If no models are configured in the new AI services module, the following three features will continue to use the model defined in the legacy configuration by default:
-
- Custom fields in worksheets
- Auto code generation in code block nodes of workflows
- Multi-language translation for applications
- If your configuration file already includes a model setting for AIGC nodes in workflows, the system will, after the upgrade, enable the option to use the configuration file by default (as shown in the example below).
- If this option is disabled, the AIGC node will use the model defined in the new AI Services module instead.
- To ensure existing AIGC nodes in workflows continue to function correctly, please make sure that the model name (i.e., the internal model ID in the platform) configured in the new AI services matches the model parameter in the configuration file exactly, including case sensitivity.

Application Platform Core – Service Pricing Rules Configuration
Objectives
Although the platform has integrated multiple third-party services such as SMS, email, text recognition, and AI models, it currently lacks the ability to define tenant-facing pricing strategies. This limitation prevents platform operators from setting charging standards based on cost, business strategy, or market dynamics.

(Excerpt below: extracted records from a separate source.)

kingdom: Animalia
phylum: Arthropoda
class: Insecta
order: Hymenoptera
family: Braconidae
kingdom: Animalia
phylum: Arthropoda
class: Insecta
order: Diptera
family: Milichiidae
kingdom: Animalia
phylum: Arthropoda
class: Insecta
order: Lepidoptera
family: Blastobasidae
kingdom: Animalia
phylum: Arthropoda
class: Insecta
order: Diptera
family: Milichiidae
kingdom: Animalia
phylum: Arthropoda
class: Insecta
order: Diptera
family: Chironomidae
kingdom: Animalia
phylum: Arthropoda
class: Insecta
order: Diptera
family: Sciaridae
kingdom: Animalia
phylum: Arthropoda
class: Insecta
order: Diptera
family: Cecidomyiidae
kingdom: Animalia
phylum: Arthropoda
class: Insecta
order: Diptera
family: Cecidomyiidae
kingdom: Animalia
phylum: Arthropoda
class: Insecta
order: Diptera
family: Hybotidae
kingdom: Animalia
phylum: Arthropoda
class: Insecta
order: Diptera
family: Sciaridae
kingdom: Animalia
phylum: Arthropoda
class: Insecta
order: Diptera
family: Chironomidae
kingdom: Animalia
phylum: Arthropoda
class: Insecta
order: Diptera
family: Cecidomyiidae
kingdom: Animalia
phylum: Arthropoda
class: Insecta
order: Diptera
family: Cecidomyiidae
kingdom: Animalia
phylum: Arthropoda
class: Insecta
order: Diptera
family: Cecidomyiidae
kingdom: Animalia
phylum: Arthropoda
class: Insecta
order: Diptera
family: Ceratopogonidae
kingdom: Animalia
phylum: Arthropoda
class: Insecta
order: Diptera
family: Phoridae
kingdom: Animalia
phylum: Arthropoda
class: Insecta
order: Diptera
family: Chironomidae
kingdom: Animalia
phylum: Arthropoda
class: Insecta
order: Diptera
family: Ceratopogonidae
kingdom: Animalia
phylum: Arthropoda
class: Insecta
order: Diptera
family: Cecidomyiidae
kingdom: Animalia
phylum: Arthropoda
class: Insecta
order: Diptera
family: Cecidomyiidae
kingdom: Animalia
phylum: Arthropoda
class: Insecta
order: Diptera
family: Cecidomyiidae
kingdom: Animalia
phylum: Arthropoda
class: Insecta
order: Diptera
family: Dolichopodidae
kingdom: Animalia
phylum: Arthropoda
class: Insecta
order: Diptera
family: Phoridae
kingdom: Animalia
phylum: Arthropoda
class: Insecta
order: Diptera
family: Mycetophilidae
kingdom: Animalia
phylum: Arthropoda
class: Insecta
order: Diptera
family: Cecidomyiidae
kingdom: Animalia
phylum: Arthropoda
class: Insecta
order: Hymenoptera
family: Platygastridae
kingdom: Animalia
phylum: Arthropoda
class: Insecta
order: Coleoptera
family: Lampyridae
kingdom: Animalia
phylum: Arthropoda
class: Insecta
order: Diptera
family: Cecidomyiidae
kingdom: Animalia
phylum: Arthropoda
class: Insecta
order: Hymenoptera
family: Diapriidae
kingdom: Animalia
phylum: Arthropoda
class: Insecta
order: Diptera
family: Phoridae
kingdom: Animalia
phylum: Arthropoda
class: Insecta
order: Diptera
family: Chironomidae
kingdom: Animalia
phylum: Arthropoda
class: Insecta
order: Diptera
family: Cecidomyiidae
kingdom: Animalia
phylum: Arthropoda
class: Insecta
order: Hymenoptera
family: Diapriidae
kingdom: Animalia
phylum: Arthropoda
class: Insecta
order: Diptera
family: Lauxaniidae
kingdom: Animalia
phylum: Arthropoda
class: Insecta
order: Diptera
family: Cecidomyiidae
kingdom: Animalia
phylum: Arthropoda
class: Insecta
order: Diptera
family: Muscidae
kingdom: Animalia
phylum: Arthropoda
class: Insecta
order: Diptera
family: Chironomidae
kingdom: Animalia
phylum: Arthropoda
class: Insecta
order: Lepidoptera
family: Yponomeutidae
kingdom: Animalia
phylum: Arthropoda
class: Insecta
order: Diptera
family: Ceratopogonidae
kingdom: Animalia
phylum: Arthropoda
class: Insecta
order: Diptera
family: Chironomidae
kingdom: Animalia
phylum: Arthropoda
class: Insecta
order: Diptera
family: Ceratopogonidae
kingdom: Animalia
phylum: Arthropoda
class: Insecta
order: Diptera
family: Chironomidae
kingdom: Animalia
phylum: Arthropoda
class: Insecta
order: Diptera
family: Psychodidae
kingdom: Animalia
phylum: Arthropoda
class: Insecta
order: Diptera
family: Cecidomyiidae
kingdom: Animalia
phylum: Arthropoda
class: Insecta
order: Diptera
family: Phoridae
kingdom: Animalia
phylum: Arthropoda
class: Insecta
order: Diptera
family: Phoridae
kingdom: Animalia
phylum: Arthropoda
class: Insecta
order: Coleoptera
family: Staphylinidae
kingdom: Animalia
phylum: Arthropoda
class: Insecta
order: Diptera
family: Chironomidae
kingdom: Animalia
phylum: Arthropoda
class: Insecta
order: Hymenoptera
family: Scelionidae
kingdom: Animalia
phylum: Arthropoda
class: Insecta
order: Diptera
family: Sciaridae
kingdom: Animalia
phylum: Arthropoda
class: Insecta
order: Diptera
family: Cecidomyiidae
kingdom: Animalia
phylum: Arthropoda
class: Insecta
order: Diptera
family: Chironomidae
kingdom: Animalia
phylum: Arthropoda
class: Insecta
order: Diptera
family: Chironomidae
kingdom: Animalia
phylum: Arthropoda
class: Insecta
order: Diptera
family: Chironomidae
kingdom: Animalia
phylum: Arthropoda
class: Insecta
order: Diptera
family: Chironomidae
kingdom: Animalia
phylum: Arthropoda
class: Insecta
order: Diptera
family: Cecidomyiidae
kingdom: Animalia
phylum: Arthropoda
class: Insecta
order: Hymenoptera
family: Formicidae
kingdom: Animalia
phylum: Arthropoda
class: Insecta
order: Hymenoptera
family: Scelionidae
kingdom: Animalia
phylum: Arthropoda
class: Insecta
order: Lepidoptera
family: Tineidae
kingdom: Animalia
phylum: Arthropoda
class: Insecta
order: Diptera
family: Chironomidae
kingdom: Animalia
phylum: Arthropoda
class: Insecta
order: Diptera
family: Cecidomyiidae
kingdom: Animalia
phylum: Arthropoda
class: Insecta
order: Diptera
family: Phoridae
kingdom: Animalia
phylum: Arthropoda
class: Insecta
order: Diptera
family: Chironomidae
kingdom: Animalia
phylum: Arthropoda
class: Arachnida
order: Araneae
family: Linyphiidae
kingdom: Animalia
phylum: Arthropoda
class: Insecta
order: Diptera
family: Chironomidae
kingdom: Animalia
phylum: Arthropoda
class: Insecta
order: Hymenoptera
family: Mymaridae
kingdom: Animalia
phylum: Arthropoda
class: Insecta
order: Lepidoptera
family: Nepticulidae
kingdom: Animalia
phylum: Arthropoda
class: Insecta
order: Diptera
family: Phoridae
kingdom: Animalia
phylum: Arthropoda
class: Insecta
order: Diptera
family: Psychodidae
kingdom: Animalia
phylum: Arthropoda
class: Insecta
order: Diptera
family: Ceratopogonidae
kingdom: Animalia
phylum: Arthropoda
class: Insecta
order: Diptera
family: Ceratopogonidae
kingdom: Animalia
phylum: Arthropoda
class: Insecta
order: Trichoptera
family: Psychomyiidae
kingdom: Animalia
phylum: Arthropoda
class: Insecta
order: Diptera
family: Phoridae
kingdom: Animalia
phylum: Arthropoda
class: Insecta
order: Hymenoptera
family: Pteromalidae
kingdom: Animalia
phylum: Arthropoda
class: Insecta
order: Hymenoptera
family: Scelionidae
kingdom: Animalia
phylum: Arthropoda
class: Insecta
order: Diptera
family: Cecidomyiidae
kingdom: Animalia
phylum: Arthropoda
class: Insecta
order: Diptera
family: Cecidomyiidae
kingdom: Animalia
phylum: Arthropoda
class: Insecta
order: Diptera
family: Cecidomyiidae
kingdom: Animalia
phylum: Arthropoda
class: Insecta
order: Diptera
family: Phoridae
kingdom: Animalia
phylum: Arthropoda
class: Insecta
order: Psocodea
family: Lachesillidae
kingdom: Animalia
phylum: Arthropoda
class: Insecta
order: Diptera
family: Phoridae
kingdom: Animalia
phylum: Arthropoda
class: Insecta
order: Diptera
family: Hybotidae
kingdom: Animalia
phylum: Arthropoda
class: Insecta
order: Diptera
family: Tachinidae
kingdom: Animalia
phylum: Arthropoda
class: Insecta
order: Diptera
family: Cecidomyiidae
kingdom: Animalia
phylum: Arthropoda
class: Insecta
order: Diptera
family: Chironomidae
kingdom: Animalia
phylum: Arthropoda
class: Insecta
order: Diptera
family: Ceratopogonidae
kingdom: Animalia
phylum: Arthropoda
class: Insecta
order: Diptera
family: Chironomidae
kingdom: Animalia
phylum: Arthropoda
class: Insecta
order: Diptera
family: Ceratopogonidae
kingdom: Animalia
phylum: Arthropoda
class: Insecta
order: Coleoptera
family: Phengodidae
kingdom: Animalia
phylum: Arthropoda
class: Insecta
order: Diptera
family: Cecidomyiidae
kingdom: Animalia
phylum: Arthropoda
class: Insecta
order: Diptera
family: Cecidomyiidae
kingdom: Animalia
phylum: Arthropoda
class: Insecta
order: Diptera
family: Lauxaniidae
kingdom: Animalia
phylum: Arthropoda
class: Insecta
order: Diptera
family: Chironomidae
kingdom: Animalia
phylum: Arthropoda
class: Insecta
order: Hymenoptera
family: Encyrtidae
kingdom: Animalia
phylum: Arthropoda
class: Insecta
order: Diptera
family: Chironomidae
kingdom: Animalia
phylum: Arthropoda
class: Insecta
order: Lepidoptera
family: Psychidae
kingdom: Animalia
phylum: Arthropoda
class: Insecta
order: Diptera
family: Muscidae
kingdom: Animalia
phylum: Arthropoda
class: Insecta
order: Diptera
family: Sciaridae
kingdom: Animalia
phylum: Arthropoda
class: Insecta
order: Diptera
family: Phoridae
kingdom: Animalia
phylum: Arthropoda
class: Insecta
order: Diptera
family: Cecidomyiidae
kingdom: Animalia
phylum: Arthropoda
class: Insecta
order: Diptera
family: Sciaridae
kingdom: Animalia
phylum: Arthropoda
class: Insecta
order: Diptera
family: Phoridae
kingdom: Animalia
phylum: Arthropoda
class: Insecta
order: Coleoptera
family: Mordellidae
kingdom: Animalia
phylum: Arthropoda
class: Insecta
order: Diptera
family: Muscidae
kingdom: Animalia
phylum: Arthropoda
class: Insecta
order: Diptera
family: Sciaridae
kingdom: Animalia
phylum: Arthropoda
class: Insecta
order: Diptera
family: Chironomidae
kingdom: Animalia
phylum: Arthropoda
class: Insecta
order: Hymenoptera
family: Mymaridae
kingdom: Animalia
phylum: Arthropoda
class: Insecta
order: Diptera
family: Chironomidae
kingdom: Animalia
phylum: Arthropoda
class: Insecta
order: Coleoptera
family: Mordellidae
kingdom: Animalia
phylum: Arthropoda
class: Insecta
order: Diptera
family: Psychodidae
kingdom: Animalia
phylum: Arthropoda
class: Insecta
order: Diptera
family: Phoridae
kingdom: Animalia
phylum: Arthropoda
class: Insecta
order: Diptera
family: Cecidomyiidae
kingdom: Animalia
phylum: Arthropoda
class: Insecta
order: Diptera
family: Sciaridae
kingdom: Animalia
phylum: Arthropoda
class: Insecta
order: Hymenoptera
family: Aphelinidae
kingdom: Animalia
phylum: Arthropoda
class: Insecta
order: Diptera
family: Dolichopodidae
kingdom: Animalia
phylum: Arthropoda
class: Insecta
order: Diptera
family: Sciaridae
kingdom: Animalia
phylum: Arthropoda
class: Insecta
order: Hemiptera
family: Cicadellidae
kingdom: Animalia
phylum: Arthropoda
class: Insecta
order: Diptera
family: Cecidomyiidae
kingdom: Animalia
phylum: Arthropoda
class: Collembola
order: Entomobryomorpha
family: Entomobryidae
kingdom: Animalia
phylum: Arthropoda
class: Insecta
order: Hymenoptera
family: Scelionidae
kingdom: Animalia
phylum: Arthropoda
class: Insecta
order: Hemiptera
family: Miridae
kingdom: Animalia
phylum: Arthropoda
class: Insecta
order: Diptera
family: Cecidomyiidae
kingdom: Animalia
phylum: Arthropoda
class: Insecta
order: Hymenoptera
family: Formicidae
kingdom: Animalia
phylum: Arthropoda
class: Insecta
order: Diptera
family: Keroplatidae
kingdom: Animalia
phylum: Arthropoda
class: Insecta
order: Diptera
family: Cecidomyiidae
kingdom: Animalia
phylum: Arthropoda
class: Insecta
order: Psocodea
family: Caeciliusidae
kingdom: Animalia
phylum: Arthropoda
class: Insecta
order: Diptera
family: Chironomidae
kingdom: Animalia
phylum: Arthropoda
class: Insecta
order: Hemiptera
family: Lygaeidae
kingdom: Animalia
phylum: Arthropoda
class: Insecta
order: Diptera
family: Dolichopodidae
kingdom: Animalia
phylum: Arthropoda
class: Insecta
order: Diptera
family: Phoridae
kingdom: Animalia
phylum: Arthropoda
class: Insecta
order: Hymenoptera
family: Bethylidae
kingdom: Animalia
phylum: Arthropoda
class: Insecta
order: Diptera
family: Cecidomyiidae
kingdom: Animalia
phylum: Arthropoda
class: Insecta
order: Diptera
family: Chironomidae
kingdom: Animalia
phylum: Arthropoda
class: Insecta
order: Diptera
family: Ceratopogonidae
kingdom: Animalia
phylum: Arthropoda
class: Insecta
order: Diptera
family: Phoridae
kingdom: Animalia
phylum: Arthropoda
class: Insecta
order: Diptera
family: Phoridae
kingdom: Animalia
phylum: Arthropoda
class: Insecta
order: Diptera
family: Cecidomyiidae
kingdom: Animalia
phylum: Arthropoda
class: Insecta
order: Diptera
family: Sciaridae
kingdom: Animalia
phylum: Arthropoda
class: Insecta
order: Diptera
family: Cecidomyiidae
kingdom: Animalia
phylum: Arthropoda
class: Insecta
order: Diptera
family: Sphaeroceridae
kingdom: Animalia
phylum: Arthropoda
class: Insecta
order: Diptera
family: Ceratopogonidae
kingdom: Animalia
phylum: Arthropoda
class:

To address this, a new Third-Party Service Pricing Management module has been introduced, allowing platform admins to define the pricing for various integrated services (e.g., SMS, email, AI model invocation, etc.).
Feature Overview
A new “Billing Rules” module has been added under the “Operations” section in the Platform Management Console (Application Platform Core), enabling platform-level pricing configuration for tenant-facing third-party services.
Basic Services:
- SMS Service
- Email Service
- OCR Service (Optical Character Recognition)
- PDF Generation
AI Model Pricing:
- Pricing is based on cost per 1,000 tokens
- The price reflects the platform-defined unit price for AI models, not the provider-side pricing
- Note: Currently, AI model usage is only charged when invoked via AIGC nodes in workflows. Built-in system AI features remain free of charge.
Auto-Generated Pricing Overview Page:
- A summary page with all defined service prices is automatically generated for centralized viewing and management.